Denise Miller’s grandparents lived on this property. Her father’s family homesteaded the quarter this barn stands on. Her mother’s family homesteaded on the quarter north of her father’s family. During my conversation with Denise, she joked that her parents “fell in love over the fence”.

The barn was built in 1946 by Sandy Colberg. It housed milking cows but had some pigs in it as well. A fact of great interest is that this barn had electricity many years before others in the area. Power came through the Daysland area in 1952. As early as 1948, Denise’s grandfather created power for the barn through generators. This barn also has six chutes for air circulation on the ground floor, which is very unique. The size of the barn and its use as a dairy demands adequate air circulation through numerous chutes. These chutes run from the cement floor all the way up to the cupolas in the barn’s roof. You can see the chutes in the pictures that follow.

Without the chutes, the ground floor would accumulate too much moisture during the winter. The excess moisture rots the barn’s wood and can greatly decrease the life of the barn. Therefore, the warm, moist air created by livestock in the barn must escape. Before chutes and cupolas were common, farmers had to open the barn doors to let the moisture escape. This also decreased the temperature inside the barn and that would have stressed livestock. Arguably, the stressors would have decreased efficiency and milk production.

Miller, Denise. Personal communication. 14 Jun. 2016.


This frame shows the south face and the west side of the barn. The metal ventilators on the roof are from the original barn that was built in 1911. The Spiller family took the ventilators off the old barn and reused them on this barn.


The wooden structure in this frame is a cupola.


This frame shows a close up of the metal ventilator.


This frame shows the south end of the barn. What some might see as an addition, the east side of the barn, was actually present on the barn from day one. It is the milk condenser and supply room.


This frame shows a bit of the cattle yard. At one time, the bar was surrounded by fences that would keep the dairy cattle enclosed and close to the barn for milking.


This frame shows a direct view of the east side of the milk condenser/supply rooms. Near the peak of the arched roof, one can see a hole. This hole would have been used to auger chop into the loft for storage.


This frame shows the of the east side of the barn.


The door to the right in this frame is the eastern door of the barn. Denise recalls that the room pictured here was used to store chop.


The next room is just west of the molasses storage room. This room would have held the milk condenser and various other milk processing machinery.

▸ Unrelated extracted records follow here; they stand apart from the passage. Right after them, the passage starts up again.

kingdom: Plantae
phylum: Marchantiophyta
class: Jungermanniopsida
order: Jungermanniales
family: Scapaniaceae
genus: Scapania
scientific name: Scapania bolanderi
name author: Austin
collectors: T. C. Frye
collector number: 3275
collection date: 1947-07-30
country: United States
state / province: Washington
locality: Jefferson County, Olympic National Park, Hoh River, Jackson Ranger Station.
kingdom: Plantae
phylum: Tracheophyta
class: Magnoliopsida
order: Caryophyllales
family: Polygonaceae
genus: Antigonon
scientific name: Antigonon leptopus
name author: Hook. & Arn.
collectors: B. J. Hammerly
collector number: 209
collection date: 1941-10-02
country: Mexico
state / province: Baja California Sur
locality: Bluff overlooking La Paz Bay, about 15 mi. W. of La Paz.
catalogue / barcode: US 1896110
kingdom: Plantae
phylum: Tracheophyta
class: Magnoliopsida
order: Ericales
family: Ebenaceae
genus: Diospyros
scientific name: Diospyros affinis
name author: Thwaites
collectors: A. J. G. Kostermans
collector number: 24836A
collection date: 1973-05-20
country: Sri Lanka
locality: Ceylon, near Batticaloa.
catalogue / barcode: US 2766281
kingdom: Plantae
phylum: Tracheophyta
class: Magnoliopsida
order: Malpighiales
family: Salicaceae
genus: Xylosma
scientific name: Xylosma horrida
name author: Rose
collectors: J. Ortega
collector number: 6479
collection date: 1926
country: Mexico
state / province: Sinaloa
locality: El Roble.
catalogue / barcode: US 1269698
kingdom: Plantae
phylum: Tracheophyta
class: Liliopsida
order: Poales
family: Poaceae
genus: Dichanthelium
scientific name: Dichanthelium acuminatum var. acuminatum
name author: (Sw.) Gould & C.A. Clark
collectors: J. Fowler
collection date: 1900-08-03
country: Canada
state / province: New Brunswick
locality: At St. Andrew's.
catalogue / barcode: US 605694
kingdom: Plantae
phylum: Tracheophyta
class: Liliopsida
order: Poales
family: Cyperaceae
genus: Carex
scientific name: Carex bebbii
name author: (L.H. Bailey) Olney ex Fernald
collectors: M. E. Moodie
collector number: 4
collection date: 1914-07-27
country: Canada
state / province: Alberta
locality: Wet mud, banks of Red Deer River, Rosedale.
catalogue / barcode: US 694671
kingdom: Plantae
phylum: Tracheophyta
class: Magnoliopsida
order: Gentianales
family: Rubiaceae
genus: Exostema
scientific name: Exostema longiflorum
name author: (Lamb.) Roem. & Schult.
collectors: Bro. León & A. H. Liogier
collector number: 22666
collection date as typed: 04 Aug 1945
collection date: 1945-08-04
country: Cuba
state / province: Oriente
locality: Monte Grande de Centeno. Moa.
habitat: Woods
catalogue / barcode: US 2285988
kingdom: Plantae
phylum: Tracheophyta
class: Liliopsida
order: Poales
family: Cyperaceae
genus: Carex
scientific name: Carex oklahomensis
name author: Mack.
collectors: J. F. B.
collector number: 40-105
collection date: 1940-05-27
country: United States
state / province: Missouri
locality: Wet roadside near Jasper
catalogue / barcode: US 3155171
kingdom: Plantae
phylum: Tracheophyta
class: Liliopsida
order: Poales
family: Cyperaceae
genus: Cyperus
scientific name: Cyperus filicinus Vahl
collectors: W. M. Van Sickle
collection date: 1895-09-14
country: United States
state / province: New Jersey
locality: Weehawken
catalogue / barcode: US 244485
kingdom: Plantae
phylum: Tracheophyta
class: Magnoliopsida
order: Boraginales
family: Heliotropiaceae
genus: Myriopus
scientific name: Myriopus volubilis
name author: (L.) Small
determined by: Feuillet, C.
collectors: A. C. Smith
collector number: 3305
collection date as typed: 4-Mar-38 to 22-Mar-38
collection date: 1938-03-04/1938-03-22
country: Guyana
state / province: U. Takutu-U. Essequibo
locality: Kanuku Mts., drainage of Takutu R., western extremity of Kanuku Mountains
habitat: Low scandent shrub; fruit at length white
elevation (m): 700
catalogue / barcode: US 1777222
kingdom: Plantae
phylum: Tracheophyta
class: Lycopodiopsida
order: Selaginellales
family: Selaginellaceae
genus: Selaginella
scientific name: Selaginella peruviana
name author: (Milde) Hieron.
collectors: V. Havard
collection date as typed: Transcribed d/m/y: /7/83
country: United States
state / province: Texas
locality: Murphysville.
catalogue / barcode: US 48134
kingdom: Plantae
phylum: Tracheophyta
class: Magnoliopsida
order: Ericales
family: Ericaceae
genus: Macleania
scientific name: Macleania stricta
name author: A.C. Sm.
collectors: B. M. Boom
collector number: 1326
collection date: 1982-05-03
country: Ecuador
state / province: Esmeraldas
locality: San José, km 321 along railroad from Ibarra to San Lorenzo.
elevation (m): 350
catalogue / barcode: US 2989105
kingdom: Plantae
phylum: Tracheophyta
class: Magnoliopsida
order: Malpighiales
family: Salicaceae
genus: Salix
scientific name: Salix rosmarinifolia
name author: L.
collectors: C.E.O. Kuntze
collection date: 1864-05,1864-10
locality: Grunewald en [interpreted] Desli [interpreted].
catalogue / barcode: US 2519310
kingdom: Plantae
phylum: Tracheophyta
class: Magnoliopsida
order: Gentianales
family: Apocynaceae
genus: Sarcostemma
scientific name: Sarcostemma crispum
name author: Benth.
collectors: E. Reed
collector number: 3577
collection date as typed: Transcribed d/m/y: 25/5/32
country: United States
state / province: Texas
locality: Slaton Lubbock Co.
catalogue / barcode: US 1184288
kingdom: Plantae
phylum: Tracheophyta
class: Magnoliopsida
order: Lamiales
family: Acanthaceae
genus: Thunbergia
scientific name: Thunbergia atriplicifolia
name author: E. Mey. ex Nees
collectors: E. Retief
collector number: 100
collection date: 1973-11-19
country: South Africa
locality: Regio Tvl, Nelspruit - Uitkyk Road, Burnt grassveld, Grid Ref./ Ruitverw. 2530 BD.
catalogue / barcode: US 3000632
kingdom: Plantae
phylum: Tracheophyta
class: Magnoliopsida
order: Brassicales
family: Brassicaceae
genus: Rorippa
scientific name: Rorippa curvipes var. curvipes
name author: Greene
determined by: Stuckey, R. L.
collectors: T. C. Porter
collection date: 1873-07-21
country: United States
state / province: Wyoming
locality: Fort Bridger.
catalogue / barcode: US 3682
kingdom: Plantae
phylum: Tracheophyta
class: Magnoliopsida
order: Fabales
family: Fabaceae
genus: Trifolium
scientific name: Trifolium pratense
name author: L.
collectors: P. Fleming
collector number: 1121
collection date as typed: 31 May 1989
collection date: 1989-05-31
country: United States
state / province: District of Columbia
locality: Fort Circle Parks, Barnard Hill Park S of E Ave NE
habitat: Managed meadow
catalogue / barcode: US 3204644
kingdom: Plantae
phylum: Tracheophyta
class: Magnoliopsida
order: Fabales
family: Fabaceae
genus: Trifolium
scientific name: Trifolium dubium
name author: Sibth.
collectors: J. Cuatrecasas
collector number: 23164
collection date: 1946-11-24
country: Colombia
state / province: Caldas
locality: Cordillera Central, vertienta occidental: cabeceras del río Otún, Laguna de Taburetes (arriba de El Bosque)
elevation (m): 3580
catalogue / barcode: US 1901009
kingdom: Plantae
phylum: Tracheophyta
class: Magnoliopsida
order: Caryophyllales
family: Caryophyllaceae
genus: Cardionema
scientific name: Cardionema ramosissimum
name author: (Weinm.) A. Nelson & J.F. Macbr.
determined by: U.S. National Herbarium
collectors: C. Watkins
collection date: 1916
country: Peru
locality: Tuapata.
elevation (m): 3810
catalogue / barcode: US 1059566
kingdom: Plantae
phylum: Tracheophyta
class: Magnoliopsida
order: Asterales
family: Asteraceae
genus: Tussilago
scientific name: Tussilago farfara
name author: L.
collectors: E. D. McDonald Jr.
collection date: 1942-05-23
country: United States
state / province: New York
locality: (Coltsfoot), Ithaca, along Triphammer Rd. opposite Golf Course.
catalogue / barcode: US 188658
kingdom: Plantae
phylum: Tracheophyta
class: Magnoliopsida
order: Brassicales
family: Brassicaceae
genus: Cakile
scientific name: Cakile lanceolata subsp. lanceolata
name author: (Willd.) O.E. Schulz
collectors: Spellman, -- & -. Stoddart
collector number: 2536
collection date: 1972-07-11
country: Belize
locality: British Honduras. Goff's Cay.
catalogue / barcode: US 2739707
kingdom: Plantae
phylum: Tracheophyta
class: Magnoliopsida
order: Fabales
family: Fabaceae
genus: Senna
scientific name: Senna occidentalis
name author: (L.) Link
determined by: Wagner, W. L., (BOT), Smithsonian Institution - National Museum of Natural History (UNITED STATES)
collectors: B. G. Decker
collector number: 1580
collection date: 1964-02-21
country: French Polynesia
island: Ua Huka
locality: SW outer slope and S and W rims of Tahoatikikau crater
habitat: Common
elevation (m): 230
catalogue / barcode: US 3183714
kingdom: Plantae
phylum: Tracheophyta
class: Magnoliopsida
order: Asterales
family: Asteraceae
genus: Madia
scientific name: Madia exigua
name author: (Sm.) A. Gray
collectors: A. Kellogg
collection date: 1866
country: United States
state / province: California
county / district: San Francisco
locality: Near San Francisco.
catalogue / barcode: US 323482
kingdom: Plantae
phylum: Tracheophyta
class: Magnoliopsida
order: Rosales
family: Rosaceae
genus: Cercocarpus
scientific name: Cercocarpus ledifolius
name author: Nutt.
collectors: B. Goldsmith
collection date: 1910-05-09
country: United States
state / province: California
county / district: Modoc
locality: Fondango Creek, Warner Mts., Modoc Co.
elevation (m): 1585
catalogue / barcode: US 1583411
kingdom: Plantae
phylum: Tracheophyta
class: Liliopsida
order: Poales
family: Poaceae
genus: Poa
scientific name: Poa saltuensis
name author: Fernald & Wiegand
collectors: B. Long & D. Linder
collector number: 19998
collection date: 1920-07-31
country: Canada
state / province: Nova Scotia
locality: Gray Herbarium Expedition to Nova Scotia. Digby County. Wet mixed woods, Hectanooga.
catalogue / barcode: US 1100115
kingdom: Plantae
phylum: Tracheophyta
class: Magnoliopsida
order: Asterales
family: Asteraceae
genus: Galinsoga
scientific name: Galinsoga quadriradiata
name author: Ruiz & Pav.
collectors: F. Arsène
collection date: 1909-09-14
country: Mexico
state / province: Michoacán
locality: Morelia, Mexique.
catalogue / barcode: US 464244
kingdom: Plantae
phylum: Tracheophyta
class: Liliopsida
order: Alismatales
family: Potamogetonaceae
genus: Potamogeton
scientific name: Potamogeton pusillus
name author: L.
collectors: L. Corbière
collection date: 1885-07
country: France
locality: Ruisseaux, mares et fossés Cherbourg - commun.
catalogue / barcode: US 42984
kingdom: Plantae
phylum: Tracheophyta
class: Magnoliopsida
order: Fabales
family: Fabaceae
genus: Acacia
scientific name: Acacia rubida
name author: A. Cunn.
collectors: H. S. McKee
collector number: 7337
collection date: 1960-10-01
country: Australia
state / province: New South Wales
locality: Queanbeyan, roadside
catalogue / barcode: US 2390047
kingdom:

This frame is a view of the entry into the main bar from the condenser/supply rooms. The photo was taken while standing in the walkway between the stalls in the main part of the barn. The staircase up to the loft is seen in the right portion of the frame.


This frame shows the staircase to the loft.


This photo was taken while standing in the middle of the barn at the south end. Some of the western stalls have been converted into concrete and metal bar stalls while most of the eastern stalls are still wooden. The walkway between the two sets of stalls has been leveled. Where there was once an indent in the floor near the stalls, for excrement to drain away, there is now level concrete.


The ventilator chute is branded with Denise’s father’s brand.


The loft floor in this barn was also supported by smaller cross beams.


Many barns have some sort of warning sign about fire for insurance reasons. This barn had a Liberty Fire Extinguisher. It was made in Wawanesa, Manitoba, Canada for the Wawanesa Mutual Insurance Company. Wawanesa Insurance was the largest fire insurance company in the country for a time. The fire extinguisher uses a dry powder, usually sodium bicarbonate, for extinguishing.


The hay door on the southern face of the main barn is well supported.


The two towers in this frame are the chutes from the wooden cupolas on the roof and are for air circulation.


This barn is unusual because it has an arched shape created by small trusses. Usually, an arched shape in difficult and time consuming to create with trusses. Modern arched roofs are made using glued laminated timbers.


Throughout my visit the original owner of the metal ventilators’ great-great-grandson followed us around. The ventilators were part of the first barn that was built on the property. The boy was especially interested in what we were doing since, in most other cases, he would not be allowed into the barn. He seemed somewhat smitten, at least for the moment.


52.873848, -112.172205                                 SE 18-45-15 W4


Barn Condition: Good

Construction Date: Built in 1946

Features: Has two cupolas, two ventilators, six lightning rods, a hay track and hay hood, and weather vane

Roof Shape: Arched

Paint: White

Decorations: No dates or names

Roof Covering: Asphalt shingles

Siding: Wooden shiplap

Foundation: Cement foundation with some parts having many field stones.